%%

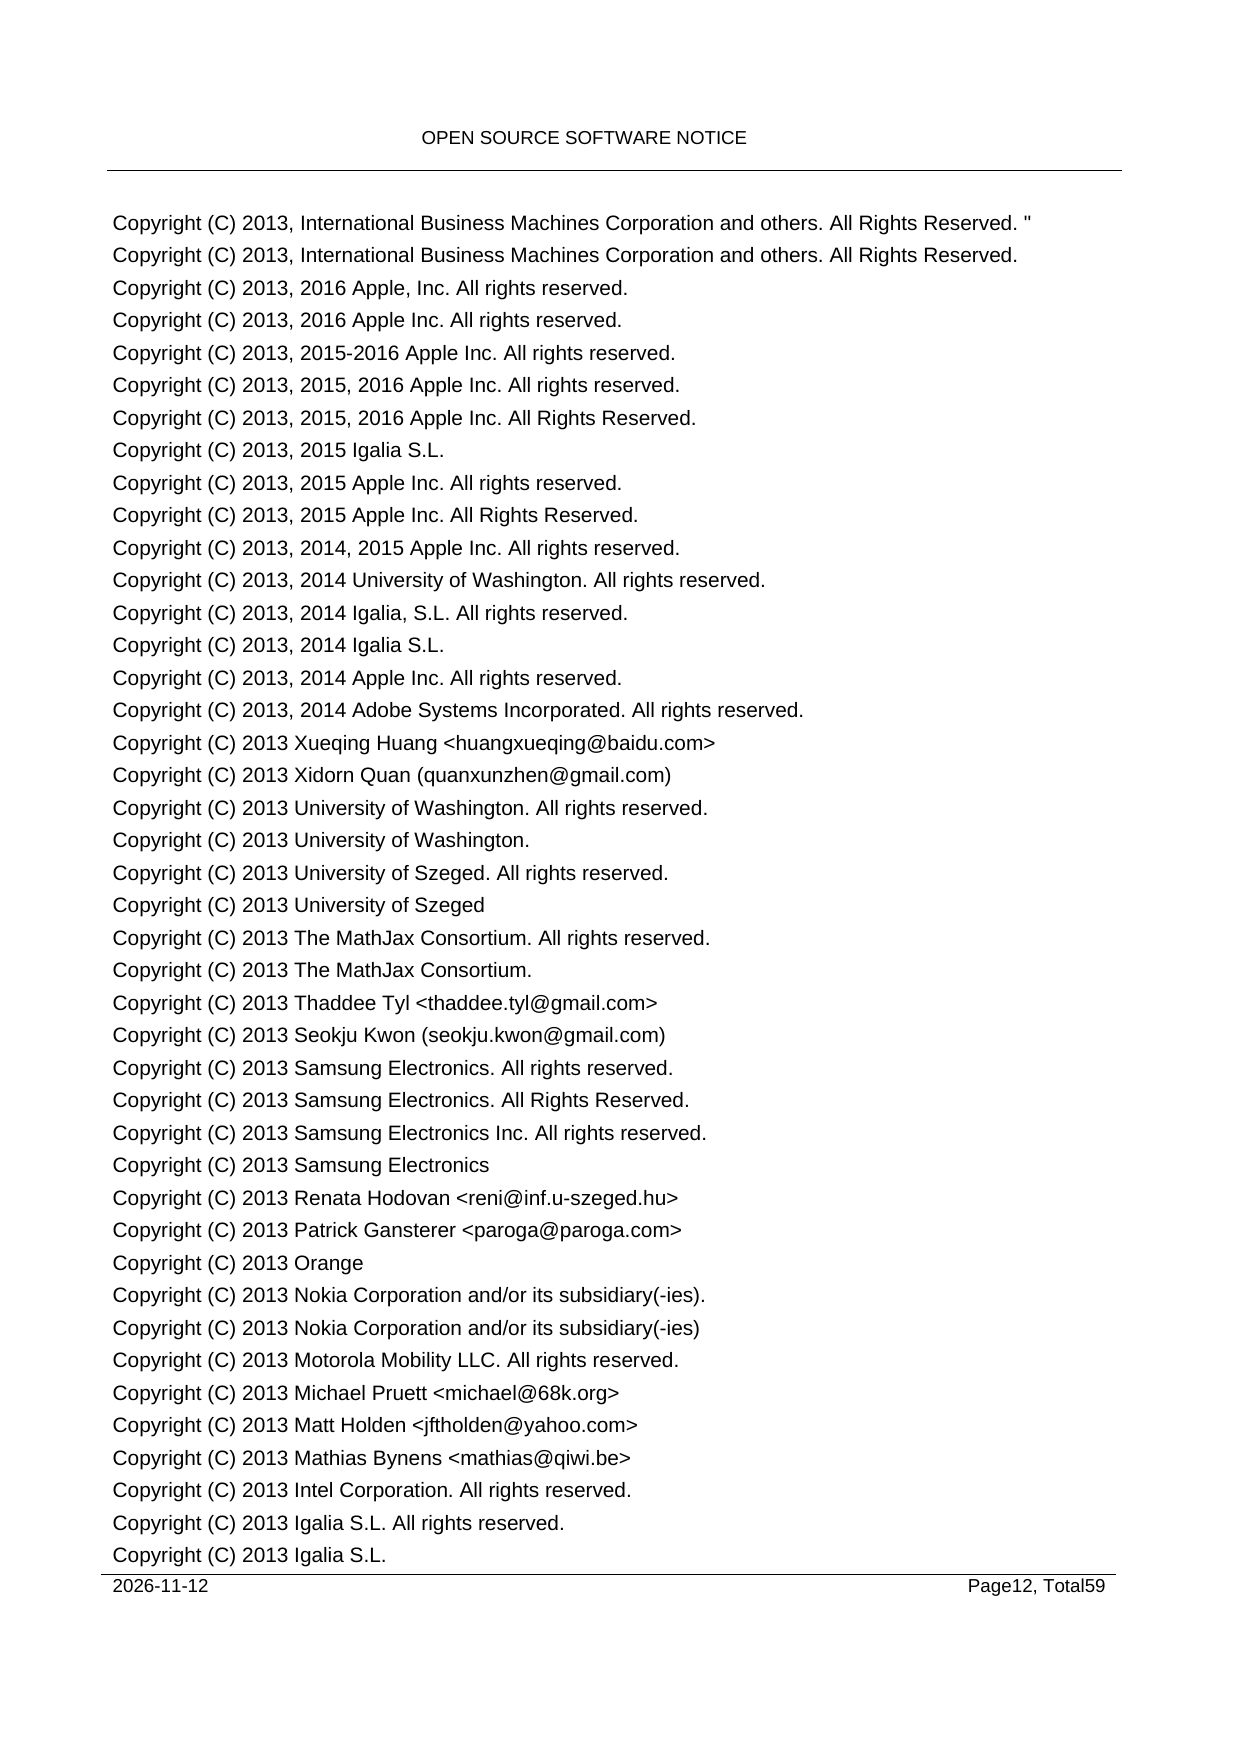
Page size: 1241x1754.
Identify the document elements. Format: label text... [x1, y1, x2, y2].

text Copyright (C) 2013 University of Szeged [112, 889, 1128, 921]
text Copyright (C) 2013, 2015 Igalia S.L. [112, 434, 1128, 466]
text Copyright (C) 2013, 2016 Apple Inc. All rights reserved. [112, 304, 1128, 336]
text Copyright (C) 2013 Orange [112, 1246, 1128, 1279]
text Copyright (C) 2013 Samsung Electronics. All rights reserved. [112, 1051, 1128, 1084]
text Copyright (C) 2013 Thaddee Tyl <thaddee.tyl@gmail.com> [112, 986, 1128, 1019]
text Copyright (C) 2013, 2014, 2015 Apple Inc. All rights reserved. [112, 531, 1128, 564]
text Copyright (C) 2013 Samsung Electronics. All Rights Reserved. [112, 1084, 1128, 1116]
text Copyright (C) 2013, 2014 Igalia, S.L. All rights reserved. [112, 596, 1128, 629]
text Copyright (C) 2013 Xueqing Huang <huangxueqing@baidu.com> [112, 726, 1128, 759]
text Copyright (C) 2013 Renata Hodovan <reni@inf.u-szeged.hu> [112, 1181, 1128, 1214]
text Copyright (C) 2013 Nokia Corporation and/or its subsidiary(-ies) [112, 1311, 1128, 1344]
text Copyright (C) 2013 University of Washington. [112, 824, 1128, 856]
text Copyright (C) 2013 Mathias Bynens <mathias@qiwi.be> [112, 1441, 1128, 1474]
text Copyright (C) 2013 Patrick Gansterer <paroga@paroga.com> [112, 1214, 1128, 1246]
text Copyright (C) 2013 The MathJax Consortium. All rights reserved. [112, 921, 1128, 954]
text Copyright (C) 2013 University of Szeged. All rights reserved. [112, 856, 1128, 889]
text Copyright (C) 2013 Xidorn Quan (quanxunzhen@gmail.com) [112, 759, 1128, 791]
text Copyright (C) 2013, 2015 Apple Inc. All rights reserved. [112, 466, 1128, 499]
text Copyright (C) 2013 Michael Pruett <michael@68k.org> [112, 1376, 1128, 1409]
text Copyright (C) 2013, 2015, 2016 Apple Inc. All Rights Reserved. [112, 401, 1128, 434]
text Copyright (C) 2013 Motorola Mobility LLC. All rights reserved. [112, 1344, 1128, 1376]
text Copyright (C) 2013 Igalia S.L. [112, 1539, 1128, 1571]
text Copyright (C) 2013 Seokju Kwon (seokju.kwon@gmail.com) [112, 1019, 1128, 1051]
text Copyright (C) 2013 The MathJax Consortium. [112, 954, 1128, 986]
text Copyright (C) 2013 Samsung Electronics Inc. All rights reserved. [112, 1116, 1128, 1149]
text Copyright (C) 2013 University of Washington. All rights reserved. [112, 791, 1128, 824]
text Copyright (C) 2013, 2016 Apple, Inc. All rights reserved. [112, 271, 1128, 304]
text Copyright (C) 2013, 2015, 2016 Apple Inc. All rights reserved. [112, 369, 1128, 401]
text Copyright (C) 2013, 2015-2016 Apple Inc. All rights reserved. [112, 336, 1128, 369]
text Copyright (C) 2013, 2015 Apple Inc. All Rights Reserved. [112, 499, 1128, 531]
text Copyright (C) 2013 Igalia S.L. All rights reserved. [112, 1506, 1128, 1539]
text Copyright (C) 2013 Nokia Corporation and/or its subsidiary(-ies). [112, 1279, 1128, 1311]
text Copyright (C) 2013 Intel Corporation. All rights reserved. [112, 1474, 1128, 1506]
text Copyright (C) 2013 Samsung Electronics [112, 1149, 1128, 1181]
text Copyright (C) 2013 Matt Holden <jftholden@yahoo.com> [112, 1409, 1128, 1441]
text Copyright (C) 2013, 2014 Igalia S.L. [112, 629, 1128, 661]
text Copyright (C) 2013, 2014 University of Washington. All rights reserved. [112, 564, 1128, 596]
text Copyright (C) 2013, International Business Machines Corporation and others. All Rights Reserved. [112, 239, 1128, 271]
text Copyright (C) 2013, 2014 Adobe Systems Incorporated. All rights reserved. [112, 694, 1128, 726]
text Copyright (C) 2013, International Business Machines Corporation and others. All Rights Reserved. " [112, 206, 1128, 239]
text Copyright (C) 2013, 2014 Apple Inc. All rights reserved. [112, 661, 1128, 694]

%%

YOUR TASK.
Say how many lines in the records hold the string "others", please, and add no other words.

ANSWER SPACE.
2